In Chapter Four, Kane focuses on notions of Islamic curricula and knowledge transmission. He credits the work of Bruce Hall and Charles Stewart for identifying a “core curriculum” in the larger West African Sahel, but goes beyond their hypothesis by breaking the areas of knowledge quite thoroughly. By deploying Talal Asad’s notion of Islam as a “discursive tradition”, Chapter Five analyzes efforts to define “an Islamic space of meaning” in Muslim West Africa, and broaches politically-charged themes such as slavery and jihād and the fixation of colonial knowledge power structures on these areas. Chapter Eight, “Islam in the Postcolonial Public Sphere” deploys a similar theoretical toolkit that seeks to dissect the meanings and power structures of secularism and modernity in postcolonial Muslim West Africa.

Perhaps the most pervasive chapter in the book is the sixth one, as it focuses on the effects of the colonial encounter on Islamic education. It discusses the effects of the rise of secondary European education and bilingualism on Islamic education, which Kane concludes did not come to a halt in this period contrary to what is assumed in secondary literature. This time period was marked by a great inter-regional exchange of knowledge between scholars in West Africa and those in North Africa and the Hijaz, signifying a sustained (rather than waning) focus on Islamic scholarship in the 20th century. Next, Kane discusses OIC-funded institutions of higher learning such as those of Say in Niger and Mbale Uganda and how such colleges yielded a high number of Arabophone African scholars. The term “Arabophone” is used continually throughout the text, and seems to imply a league of Arabic-speaking, “ideologically-minded” Middle East-oriented scholars, replete with the “isms” that were imported from the Arab east. Kane elaborates on this idea more fully in the book’s most contentious chapter, entitled “Arabophones Triumphant”. In it, he discusses the emergence of competing Islamic movements and ideologies in postcolonial West Africa. While he recognizes the preeminence of Sufi orders, he states that it was the Arabophones responsible for Islamization of certain groups eventually leading to a rise in Salafi-oriented groups like Boko Haram and and al-Qā’ida. To what extent this hypothesis can be pushed is worth noting.
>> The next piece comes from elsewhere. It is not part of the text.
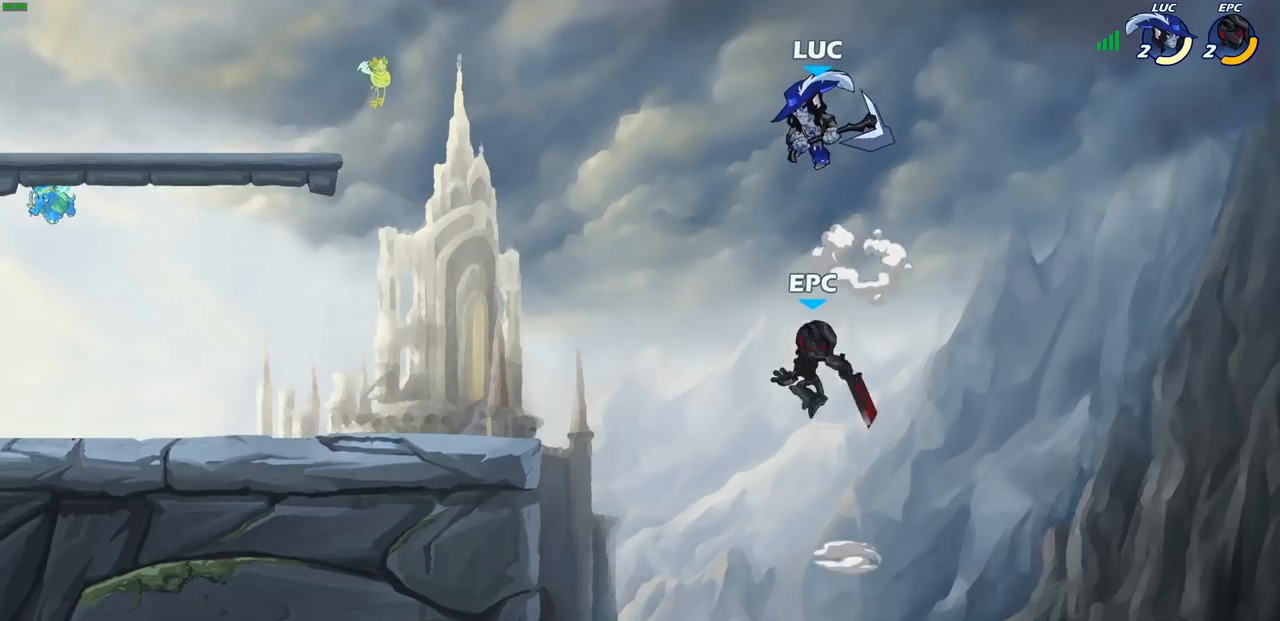
{"buttons": [], "left_stick": "down-left", "right_stick": "center", "events": [[83, "left_stick", "down-left"], [250, "left_stick", "down"], [283, "SQUARE", "down"], [383, "SQUARE", "up"], [400, "left_stick", "down-left"]]}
Kane further treats the issue of Arabophones in his epilogue. He reminds readers that Arabic and Islam are not necessarily synonymous, and that Islam spread to Africa before any other continent. In concluding his work, Kane’s narrative form reminds readers that an absence of a bias is not only an impossibility, it should not necessarily tarnish one’s scholarship. All scholars possess a vantage point in the way they view and navigate their fields of research. In fine scholastic fashion, Kane is right to be transparent about his subjectivity, all while successfully giving enough attention to contending theories and views.

For a book this rich, a bibliography would have successfully served as a window into the corpus of the field. Additionally, words such as “neo-traditionalist” or “neo Sufi” went understandably undefined for brevity’s sake. In concluding the book, this work may leave the reader with a sense of overwhelming wonder: it covers a lot of ground in a relatively small space. It is a magnanimous feat, but that is testament to the dearth of the field of Islamicate West Africa, rather than the author’s over-ambition. In fact, Kane eruditely and bravely covers a wide array of themes, topics and regions, without losing sight of the overarching purpose of the book: to remind emergent scholars that there is a lot more work to be done, and many a ripe opportunity for specialization and growth in the field.

Farah El-Sharif is a doctoral student in Islamic intellectual history at Harvard University.